Sekolah di Inggris Menggunakan Robot AI sebagai Asisten Kepala Sekolah: Apa yang Perlu Diketahui
Perkembangan teknologi kecerdasan buatan (AI) semakin merambah ke berbagai sektor, termasuk pendidikan. Salah satu contoh baru-baru ini terjadi di Cottesmore School, sebuah sekolah di Sussex Barat, Inggris. Sekolah ini mempekerjakan robot AI bernama Abigail Bailey sebagai asisten kepala sekolah. Meski demikian, Bailey tidak menggantikan peran guru manusia dalam mengajar, memimpin rapat, atau memberikan tugas rumah kepada siswa.
Menurut kepala Cottesmore School, Tom Rogerson, Abigail Bailey dirancang untuk membantu staf dan guru dalam berbagai hal. Meskipun sebagai chatbot, Bailey dapat memberikan nasihat tentang manajemen sekolah, membantu siswa dengan kebutuhan khusus atau neurodiverse, seperti autism spectrum disorder (ASD) dan disleksia. Dia juga dapat memberikan saran kepada guru dan membantu dalam pengambilan keputusan sekolah.
Namun, meskipun menggunakan teknologi AI, Rogerson tetap mengandalkan pendapat staf manusia. Meski Bailey sangat terlatih, ada kemungkinan chatbot memberikan rekomendasi yang tidak tepat. Rogerson menegaskan bahwa penggunaan AI di sekolah ini tidak dimaksudkan untuk menggantikan guru manusia, tetapi sebagai langkah menuju masa depan dalam pendidikan.

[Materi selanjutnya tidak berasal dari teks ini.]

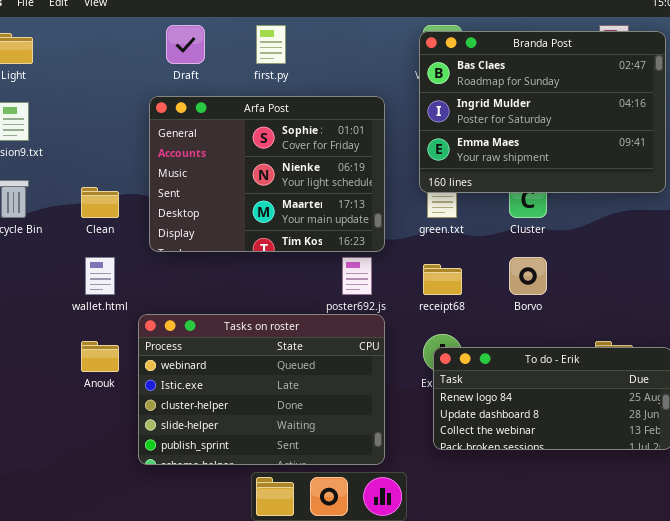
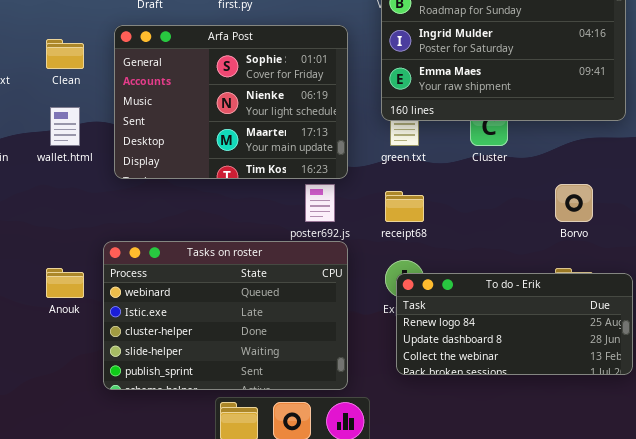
Clean: [81,187,119,218] -> [46,39,84,69], moved
wallet.html: [85,257,115,295] -> [50,107,80,146], moved
Borvo: [509,257,547,295] -> [555,184,593,222], moved

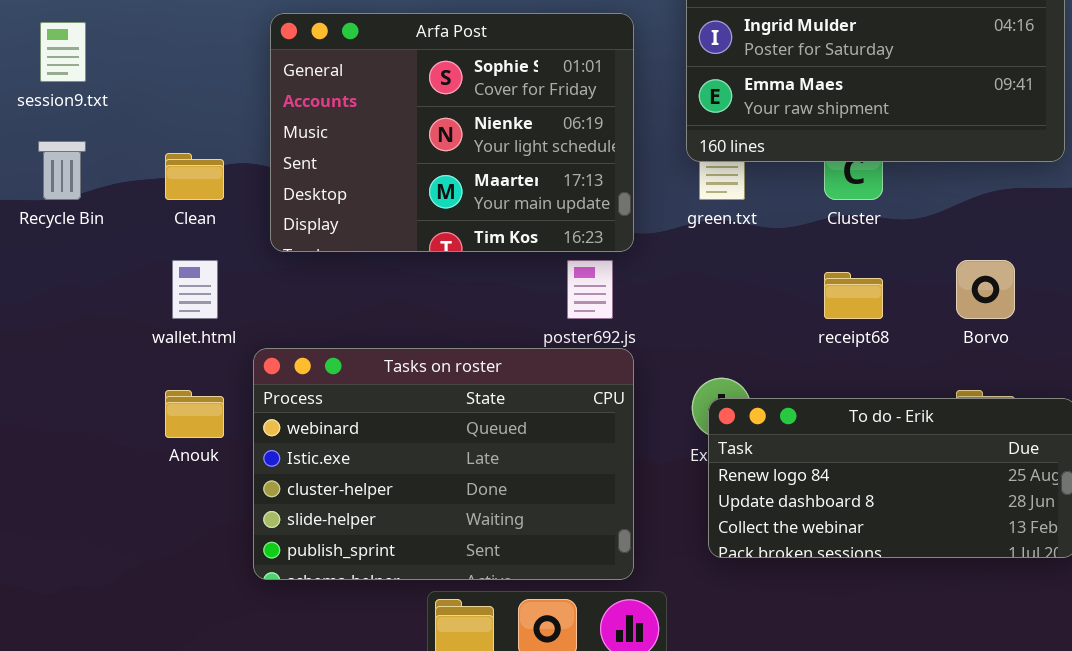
Clean: [46,39,84,69] -> [165,153,224,200], moved
wallet.html: [50,107,80,146] -> [172,260,218,319], moved
receipt68: [385,191,424,222] -> [824,272,883,319], moved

Cottesmore School bukan satu-satunya yang memanfaatkan teknologi AI. Mereka juga melibatkan siswa dengan chatbot untuk membantu proses pembelajaran. Selain Abigail Bailey, sekolah ini sebelumnya telah menggunakan chatbot lainnya, yaitu Jamie Rainer, sebagai penasehat AI generatif yang membantu sekolah dalam perencanaan strategi AI.
Sekolah ini juga mengadakan festival AI gratis untuk membantu guru memahami dan mengelola AI generatif. Dengan langkah-langkah ini, Cottesmore School berusaha menciptakan lingkungan pendidikan yang terintegrasi dengan teknologi AI untuk mendukung pembelajaran dan manajemen sekolah yang lebih baik.